### Reading passage
--------------------

I've been searching for ways to increase my effieciency. I ready in Brew Your Own this month that it helps to collect your first runnings at a slow trickle-anywhere between 60-90 minutes. I've usually just opened my valve and drained slowly enough to avoid splashing the wort, but it's usually all collected in 5-10 minutes and then I start the sparge. Does anyone have any thoughts if this is helpful?

I'm still tinkering with other, possibly more important ways to boost my effeciency, such as making sure I have a good crush and holding the correct mash temp.

Thanks everyone!
 
Wow, 5-10 minutes is way too fast. As far as I know, the slower the better (more efficient) with diminishing returns after an hour or so. I usually shoot for an hour. I'll use a pint glass to time the flow rate coming out and make adjustments. I'm sure there are fancy reasons to go faster or slower, but I just keep is simple and sparge for an hour.
 
ok am I missing something? you seriously take an hour to drain the wort out of the mash tun? I thought you run it real slow to vorlauf( sp) and when it starts running clear you crank it open. and then repeat that for the sparge?
 
ok am I missing something? you seriously take an hour to drain the wort out of the mash tun? I thought you run it real slow to vorlauf( sp) and when it starts running clear you crank it open. and then repeat that for the sparge?

Yes, for fly sparging. Batch sparging is fast, and fly sparging is slow. So, we may be talking apples and oranges here.

To the OP, you just open your valve and drain? No tubing? You need tubing to get the "siphon" effect (and avoid hot side aeration which is debated) to pull the wort out of the tube.

So, if you're batch sparging, you drain your first runnings. Add sparge water, stir, vorlauf, drain. Like in 5 minutes total.

If you're fly sparging (continuous sparging), you add your mash out water and begin draining while you're adding the sparge water. You drain at the same rate you add water. You want to "rinse" the sugars off of the grain. This should take about 45 minutes to an hour for a 5 gallon batch.
 
Glad I am not the only one that read that article and wondered if I was doing something wrong.

Thanks for the help again Yooper. And by the way, because of you I am addictated to Pacman yeast
 
Glad I am not the only one that read that article and wondered if I was doing something wrong.

--------------------

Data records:

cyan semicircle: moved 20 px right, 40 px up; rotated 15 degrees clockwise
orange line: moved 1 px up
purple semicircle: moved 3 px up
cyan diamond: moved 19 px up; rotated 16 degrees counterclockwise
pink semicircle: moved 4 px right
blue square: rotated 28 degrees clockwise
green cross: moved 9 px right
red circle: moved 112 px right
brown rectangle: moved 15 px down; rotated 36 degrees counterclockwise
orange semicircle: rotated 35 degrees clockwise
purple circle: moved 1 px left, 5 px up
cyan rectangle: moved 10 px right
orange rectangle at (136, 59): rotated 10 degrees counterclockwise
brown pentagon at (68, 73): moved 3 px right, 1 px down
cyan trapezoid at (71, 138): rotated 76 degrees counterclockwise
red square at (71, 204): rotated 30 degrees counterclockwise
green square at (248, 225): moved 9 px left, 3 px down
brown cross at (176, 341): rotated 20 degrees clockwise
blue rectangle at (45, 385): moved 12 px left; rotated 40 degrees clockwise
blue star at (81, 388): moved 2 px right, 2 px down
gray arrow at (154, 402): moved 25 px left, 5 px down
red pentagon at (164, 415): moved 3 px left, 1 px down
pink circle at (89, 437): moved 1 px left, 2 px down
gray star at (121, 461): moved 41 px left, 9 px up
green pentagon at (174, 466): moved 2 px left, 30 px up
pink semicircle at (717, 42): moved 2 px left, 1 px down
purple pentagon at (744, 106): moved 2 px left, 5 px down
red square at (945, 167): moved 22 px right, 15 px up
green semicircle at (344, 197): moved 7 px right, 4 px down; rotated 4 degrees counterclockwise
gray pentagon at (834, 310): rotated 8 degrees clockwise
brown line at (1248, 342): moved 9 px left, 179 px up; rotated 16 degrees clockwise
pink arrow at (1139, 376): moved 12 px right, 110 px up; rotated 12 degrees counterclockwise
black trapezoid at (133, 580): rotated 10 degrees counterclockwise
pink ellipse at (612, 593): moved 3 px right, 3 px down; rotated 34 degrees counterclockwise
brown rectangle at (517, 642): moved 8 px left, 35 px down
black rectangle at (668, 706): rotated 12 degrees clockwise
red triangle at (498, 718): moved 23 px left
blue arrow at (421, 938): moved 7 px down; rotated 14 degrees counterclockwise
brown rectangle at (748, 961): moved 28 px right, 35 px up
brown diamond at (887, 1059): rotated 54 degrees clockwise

--------------------

### Requirements
1. According to the sparging discussion, how long should fly sparging take for a 5 gallon batch?
2. Carry on the sparging discussion from where it stops.

### The answers
1. About 45 minutes to an hour.

2.
Thanks for the help again Yooper. And by the way, because of you I am addictated to Pacman yeast

Haha- funny you mention that. When I was at dinner last night, when the subject of pacman yeast came up, I got a funny look when I mentioned that I use it often. I really like it for a "clean" well attenuating ale yeast.
 
Thanks everyone. I should have been clearer-I am draining through tubing, but I've been opening the valve just enough not to splash the hot wort as it drains into my kettle. I'm also batch sparging, not fly/continuous sparging, so that makes sense that it would be faster/shorter for me-thanks YooperBrew. I think I misread the article in BYO, and I assumed that it was suggesting completely draining the first runnings at 60-90 minutes, then sparging for an additional 60 mins. Since it was talking about continuous sparging, and assumes I'd start the sparge before the first runnings were completely done, it would account for the 60-90 min description.

....nice to have my head screwed on straight now :eek:
Thanks everyone.
 
I guess I thought that since you were trying to increase your efficiency, you were already fly sparging. Well then, I suggest you shift your operation to fly sparging to up your efficiency percentage.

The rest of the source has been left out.